DATASET EXTRACT below:

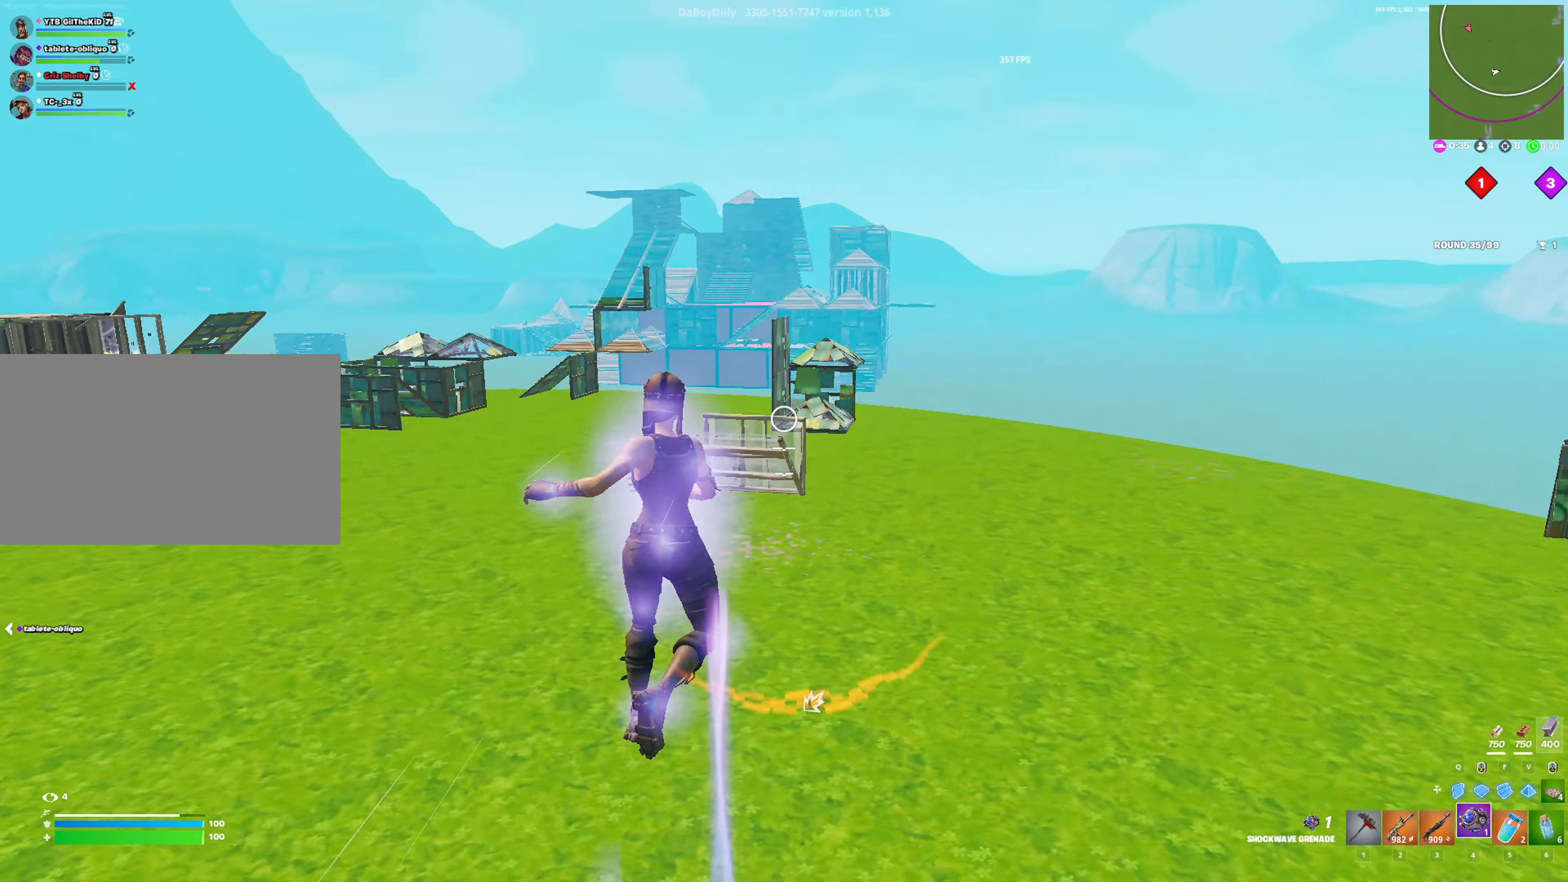
{"keys": ["a", "s"], "mouse": [], "mouse_move": "down-right", "events": [[100, "3", "down"], [150, "3", "up"], [283, "a", "down"], [283, "s", "down"]]}
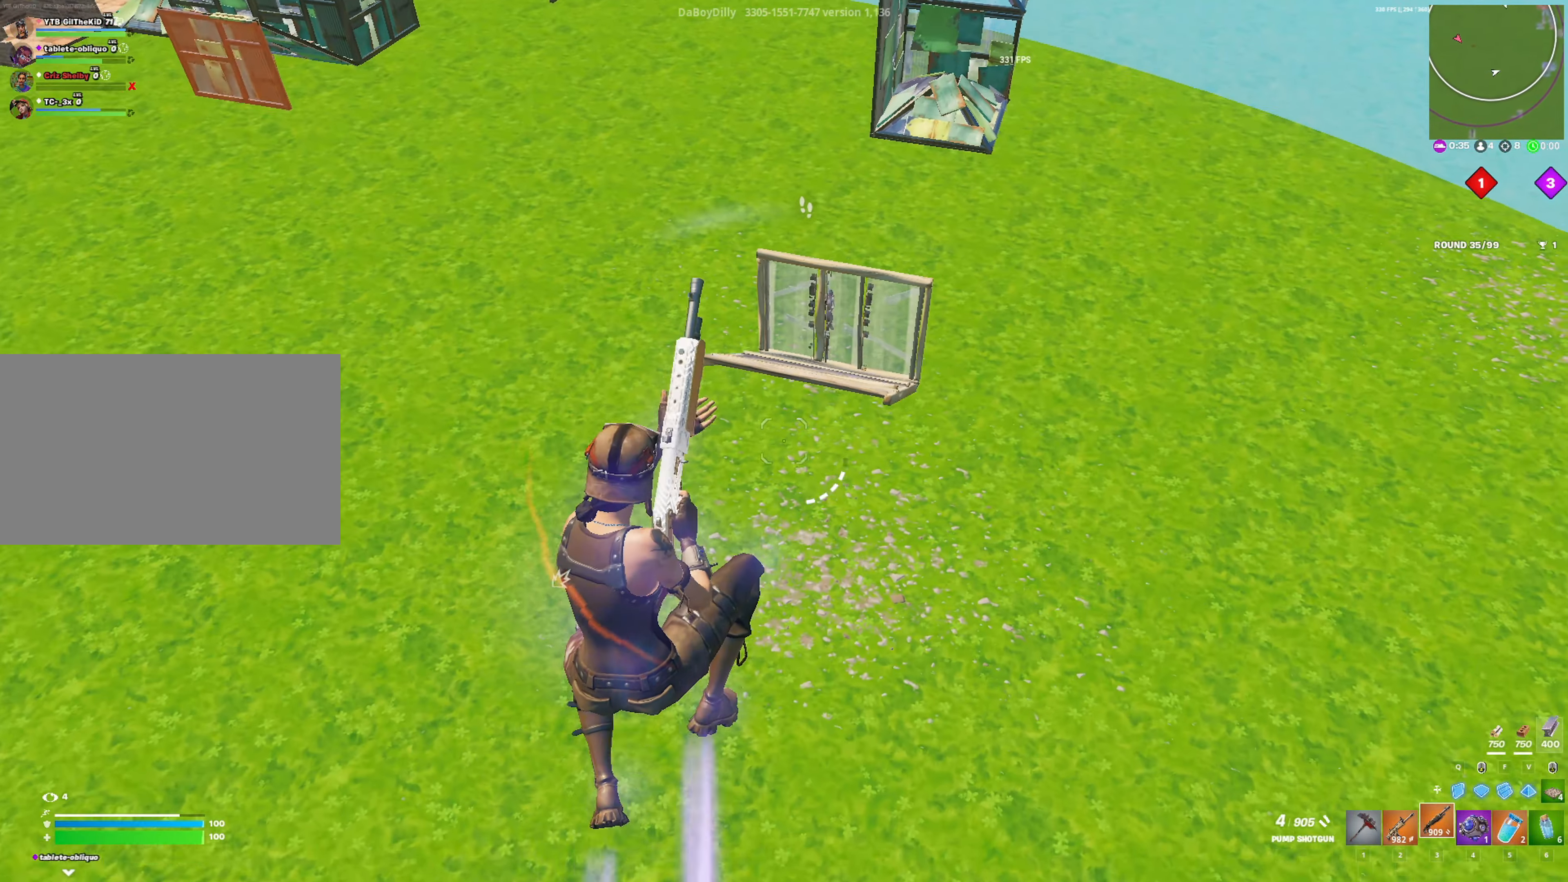
{"keys": ["d", "s"], "mouse": [], "mouse_move": "right", "events": [[66, "d", "down"], [166, "a", "up"]]}
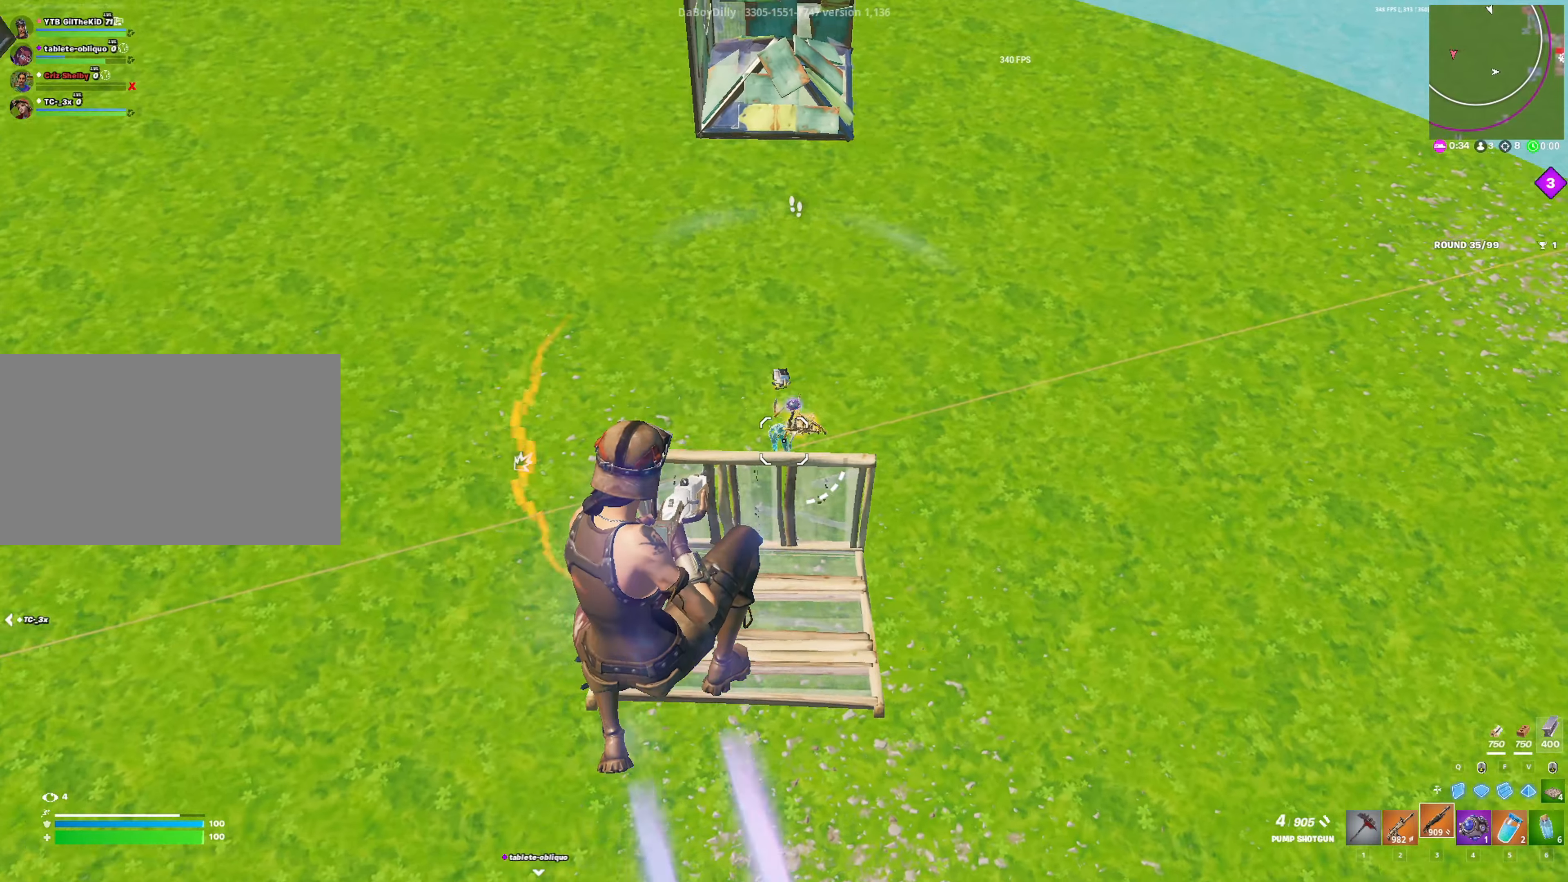
{"keys": ["d", "w"], "mouse": [], "mouse_move": "right", "events": [[83, "mouse_left", "down"], [316, "s", "up"], [366, "mouse_left", "up"], [450, "w", "down"]]}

End of DATASET EXTRACT.

WORK REQUEST:
If the data includes images, omit them, and set down everything else exactly as above.

EXERCISE SOLUTION:
{"keys": ["a", "s"], "mouse": [], "mouse_move": "down-right", "events": [[100, "3", "down"], [150, "3", "up"], [283, "a", "down"], [283, "s", "down"]]}
{"keys": ["d", "s"], "mouse": [], "mouse_move": "right", "events": [[66, "d", "down"], [166, "a", "up"]]}
{"keys": ["d", "w"], "mouse": [], "mouse_move": "right", "events": [[83, "mouse_left", "down"], [316, "s", "up"], [366, "mouse_left", "up"], [450, "w", "down"]]}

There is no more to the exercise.